Imagine a well defined population like “the heights (in cm) of all students currently registered in the history department at KCL”
- Imagine this is 1000 students
This population has a mean which we will call \(\mu\) (it is convention to use the greek letter mu for the population mean)
This population has a standard deviation which we will call \(\sigma\) (it is convention to use the greek letter sigma for the population standard deviation)
I take the heights of the ~20 history students in this class and calculate the average height \(\bar{x}\)

What is the relationship between \(\bar{x}\) and \(\mu\)?

Means and sample averages

Sample vs population

In practice we rarely observe the full population
We observe a sample and want to learn about the population
Sample statistics are estimates of population parameters

Population parameter	Sample statistic
\(\mu\) (mean)	\(\bar{x}\)
\(\sigma^2\) (variance)	\(s^2\)
\(\sigma\) (std dev)	\(s\)

The sampling distribution

A sample mean is itself subject to sampling error
If we drew many samples from the same population, each would give a different \(\bar{x}\)
The distribution of these sample means is called the sampling distribution
This distribution has its own spread, which we can quantify

The standard error of the mean

The standard error of the mean (SEM) describes how much sample means vary:

\[SE(\bar{x}) = \frac{\sigma}{\sqrt{n}}\]
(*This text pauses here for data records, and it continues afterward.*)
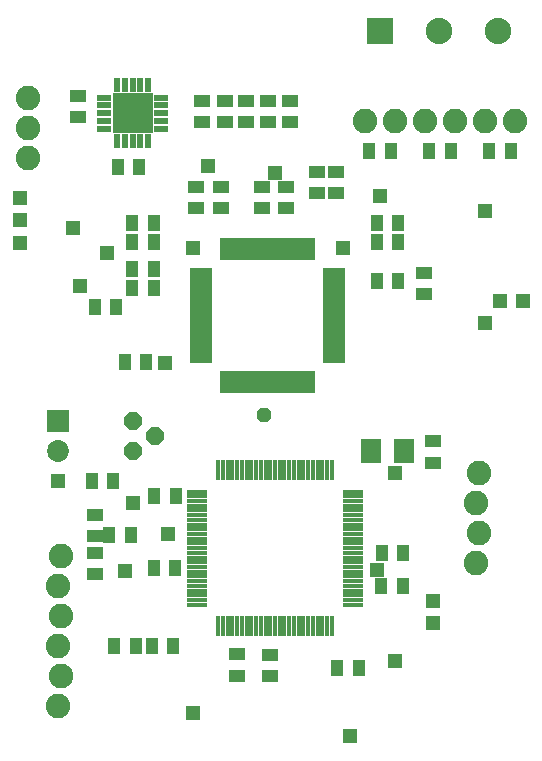
<source format=gts>
G75*
%MOIN*%
%OFA0B0*%
%FSLAX24Y24*%
%IPPOS*%
%LPD*%
%AMOC8*
5,1,8,0,0,1.08239X$1,22.5*
%
%ADD10R,0.0740X0.0190*%
%ADD11R,0.0190X0.0740*%
%ADD12R,0.0470X0.0220*%
%ADD13R,0.0220X0.0470*%
%ADD14R,0.1320X0.1320*%
%ADD15R,0.0552X0.0395*%
%ADD16R,0.0730X0.0730*%
%ADD17C,0.0730*%
%ADD18R,0.0395X0.0552*%
%ADD19C,0.0820*%
%ADD20OC8,0.0600*%
%ADD21R,0.0660X0.0170*%
%ADD22R,0.0170X0.0660*%
%ADD23R,0.0710X0.0789*%
%ADD24R,0.0880X0.0880*%
%ADD25C,0.0880*%
%ADD26R,0.0476X0.0476*%
%ADD27OC8,0.0476*%
D10*
X007280Y013980D03*
X007280Y014180D03*
X007280Y014380D03*
X007280Y014570D03*
X007280Y014770D03*
X007280Y014970D03*
X007280Y015160D03*
X007280Y015360D03*
X007280Y015560D03*
X007280Y015760D03*
X007280Y015950D03*
X007280Y016150D03*
X007280Y016350D03*
X007280Y016540D03*
X007280Y016740D03*
X007280Y016940D03*
X011700Y016940D03*
X011700Y016740D03*
X011700Y016540D03*
X011700Y016350D03*
X011700Y016150D03*
X011700Y015950D03*
X011700Y015760D03*
X011700Y015560D03*
X011700Y015360D03*
X011700Y015160D03*
X011700Y014970D03*
X011700Y014770D03*
X011700Y014570D03*
X011700Y014380D03*
X011700Y014180D03*
X011700Y013980D03*
D11*
X010970Y013250D03*
X010770Y013250D03*
X010570Y013250D03*
X010380Y013250D03*
X010180Y013250D03*
X009980Y013250D03*
X009790Y013250D03*
X009590Y013250D03*
X009390Y013250D03*
X009190Y013250D03*
X009000Y013250D03*
X008800Y013250D03*
X008600Y013250D03*
X008410Y013250D03*
X008210Y013250D03*
X008010Y013250D03*
X008010Y017670D03*
X008210Y017670D03*
X008410Y017670D03*
X008600Y017670D03*
X008800Y017670D03*
X009000Y017670D03*
X009190Y017670D03*
X009390Y017670D03*
X009590Y017670D03*
X009790Y017670D03*
X009980Y017670D03*
X010180Y017670D03*
X010380Y017670D03*
X010570Y017670D03*
X010770Y017670D03*
X010970Y017670D03*
D12*
X005930Y021700D03*
X005930Y021950D03*
X005930Y022210D03*
X005930Y022470D03*
X005930Y022720D03*
X004050Y022720D03*
X004050Y022470D03*
X004050Y022210D03*
X004050Y021950D03*
X004050Y021700D03*
D13*
X004480Y021270D03*
X004730Y021270D03*
X004990Y021270D03*
X005250Y021270D03*
X005500Y021270D03*
X005500Y023150D03*
X005250Y023150D03*
X004990Y023150D03*
X004730Y023150D03*
X004480Y023150D03*
D14*
X004990Y022210D03*
D15*
X003170Y022086D03*
X003170Y022794D03*
X007090Y019764D03*
X007090Y019056D03*
X007940Y019056D03*
X007940Y019764D03*
X009290Y019764D03*
X009290Y019056D03*
X010090Y019056D03*
X010090Y019764D03*
X011130Y019546D03*
X011130Y020254D03*
X011770Y020254D03*
X011770Y019546D03*
X010250Y021916D03*
X010250Y022624D03*
X009520Y022624D03*
X009520Y021916D03*
X008780Y021916D03*
X008780Y022624D03*
X008060Y022624D03*
X008060Y021916D03*
X007300Y021916D03*
X007300Y022624D03*
X014700Y016884D03*
X014700Y016176D03*
X015010Y011274D03*
X015010Y010566D03*
X009580Y004154D03*
X009580Y003446D03*
X008480Y003466D03*
X008480Y004174D03*
X003740Y006856D03*
X003740Y007564D03*
X003740Y008106D03*
X003740Y008814D03*
D16*
X002490Y011960D03*
D17*
X002490Y010960D03*
D18*
X003636Y009960D03*
X004344Y009960D03*
X004216Y008140D03*
X004924Y008140D03*
X005696Y007040D03*
X006404Y007040D03*
X006424Y009440D03*
X005716Y009440D03*
X005444Y013910D03*
X004736Y013910D03*
X004444Y015740D03*
X004986Y016370D03*
X004986Y017010D03*
X005694Y017010D03*
X005694Y016370D03*
X005694Y017910D03*
X005694Y018560D03*
X004986Y018560D03*
X004986Y017910D03*
X003736Y015740D03*
X004506Y020430D03*
X005214Y020430D03*
X012886Y020960D03*
X013594Y020960D03*
X014886Y020960D03*
X015594Y020960D03*
X016886Y020960D03*
X017594Y020960D03*
X013844Y018560D03*
X013844Y017910D03*
X013136Y017910D03*
X013136Y018560D03*
X013136Y016610D03*
X013844Y016610D03*
X014004Y007560D03*
X013296Y007560D03*
X013286Y006450D03*
X013994Y006450D03*
X012524Y003720D03*
X011816Y003720D03*
X006344Y004460D03*
X005636Y004460D03*
X005094Y004460D03*
X004386Y004460D03*
D19*
X002490Y002460D03*
X002590Y003460D03*
X002490Y004460D03*
X002590Y005460D03*
X002490Y006460D03*
X002590Y007460D03*
X001490Y020710D03*
X001490Y021710D03*
X001490Y022710D03*
X012740Y021960D03*
X013740Y021960D03*
X014740Y021960D03*
X015740Y021960D03*
X016740Y021960D03*
X017740Y021960D03*
X016540Y010210D03*
X016440Y009210D03*
X016540Y008210D03*
X016440Y007210D03*
D20*
X005740Y011460D03*
X004990Y010960D03*
X004990Y011960D03*
D21*
X007140Y009600D03*
X007140Y009440D03*
X007140Y009280D03*
X007140Y009130D03*
X007140Y008970D03*
X007140Y008810D03*
X007140Y008650D03*
X007140Y008500D03*
X007140Y008340D03*
X007140Y008180D03*
X007140Y008020D03*
X007140Y007870D03*
X007140Y007710D03*
X007140Y007550D03*
X007140Y007400D03*
X007140Y007240D03*
X007140Y007080D03*
X007140Y006920D03*
X007140Y006770D03*
X007140Y006610D03*
X007140Y006450D03*
X007140Y006290D03*
X007140Y006140D03*
X007140Y005980D03*
X007140Y005820D03*
X012340Y005820D03*
X012340Y005980D03*
X012340Y006140D03*
X012340Y006290D03*
X012340Y006450D03*
X012340Y006610D03*
X012340Y006770D03*
X012340Y006920D03*
X012340Y007080D03*
X012340Y007240D03*
X012340Y007400D03*
X012340Y007550D03*
X012340Y007710D03*
X012340Y007870D03*
X012340Y008020D03*
X012340Y008180D03*
X012340Y008340D03*
X012340Y008500D03*
X012340Y008650D03*
X012340Y008810D03*
X012340Y008970D03*
X012340Y009130D03*
X012340Y009280D03*
X012340Y009440D03*
X012340Y009600D03*
D22*
X011630Y010310D03*
X011470Y010310D03*
X011310Y010310D03*
X011160Y010310D03*
X011000Y010310D03*
X010840Y010310D03*
X010680Y010310D03*
X010530Y010310D03*
X010370Y010310D03*
X010210Y010310D03*
X010050Y010310D03*
X009900Y010310D03*
X009740Y010310D03*
X009580Y010310D03*
X009430Y010310D03*
X009270Y010310D03*
X009110Y010310D03*
X008950Y010310D03*
X008800Y010310D03*
X008640Y010310D03*
X008480Y010310D03*
X008320Y010310D03*
X008170Y010310D03*
X008010Y010310D03*
X007850Y010310D03*
X007850Y005110D03*
X008010Y005110D03*
X008170Y005110D03*
X008320Y005110D03*
X008480Y005110D03*
X008640Y005110D03*
X008800Y005110D03*
X008950Y005110D03*
X009110Y005110D03*
X009270Y005110D03*
X009430Y005110D03*
X009580Y005110D03*
X009740Y005110D03*
X009900Y005110D03*
X010050Y005110D03*
X010210Y005110D03*
X010370Y005110D03*
X010530Y005110D03*
X010680Y005110D03*
X010840Y005110D03*
X011000Y005110D03*
X011160Y005110D03*
X011310Y005110D03*
X011470Y005110D03*
X011630Y005110D03*
D23*
X012939Y010960D03*
X014041Y010960D03*
D24*
X013240Y024960D03*
D25*
X015209Y024960D03*
X017177Y024960D03*
D26*
X013240Y019460D03*
X011990Y017710D03*
X009740Y020210D03*
X007490Y020460D03*
X006990Y017710D03*
X006060Y013880D03*
X003240Y016460D03*
X004130Y017550D03*
X002990Y018390D03*
X001240Y018640D03*
X001240Y017890D03*
X001240Y019390D03*
X002490Y009960D03*
X004740Y006960D03*
X006160Y008170D03*
X004990Y009210D03*
X002740Y003460D03*
X006990Y002210D03*
X012240Y001460D03*
X013740Y003960D03*
X014990Y005210D03*
X014990Y005960D03*
X013140Y007000D03*
X013740Y010210D03*
X016740Y015210D03*
X017240Y015960D03*
X017990Y015960D03*
X016740Y018960D03*
D27*
X009370Y012150D03*
M02*

</source>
Key insight: the standard error decreases as sample size increases
Larger samples give more precise estimates

The standard error and sample size

Sample mean and ±2 SD for different sample sizes

Standard deviation vs standard error

	Standard Deviation (SD)	Standard Error (SE)
Measures	Spread of individual observations	Spread of sample means
Question	How variable is the data?	How uncertain is our estimate of the mean?
Formula	\(s = \sqrt{\frac{1}{n}\sum(x_i - \bar{x})^2}\)	\(SE = \frac{s}{\sqrt{n}}\)
As n increases	Stays roughly the same	Gets smaller
Describes	The population/sample itself	Our knowledge about the population

Intuition for the standard error

Sampling distribution of the mean narrows as sample size increases

Why the standard error matters

The standard error lets us quantify uncertainty about our estimate
Larger samples give more precise estimates (smaller SE)
This is the foundation for:
- Confidence intervals
- Hypothesis testing
- Assessing statistical significance

Statistical vs substantive significance

The standard error is what is used to determine if something is ‘statistically significantly different’ from another thing (usually zero)
That is because confidence intervals are constructed using the standard error (we discussed CIs last week)
The bigger your sample the smaller the CI
McCloskey and Ziliak (1996) insists we should not confuse statistical significance with substantive significance

Statistical significance is about how precisely we measure something, not how big something is.

Key takeaways

Location (mean, median, mode) tells us where the center is – each minimizes a different type of error
Scale (variance, standard deviation) tells us how spread out the data is
The standard error tells us how uncertain we are about our estimate of the mean (it is the standard deviation of our parameter of interest)

Bibliography

McCloskey, Deirdre N., and Stephen T. Ziliak. 1996. “The Standard Error of Regressions.” Journal of Economic Literature 34 (1): 97–114. http://www.jstor.org/stable/2729411.

Stigler, Stephen M. 2016. The seven pillars of statistical wisdom. Cambridge, Massachusetts London, England: Harvard University Press.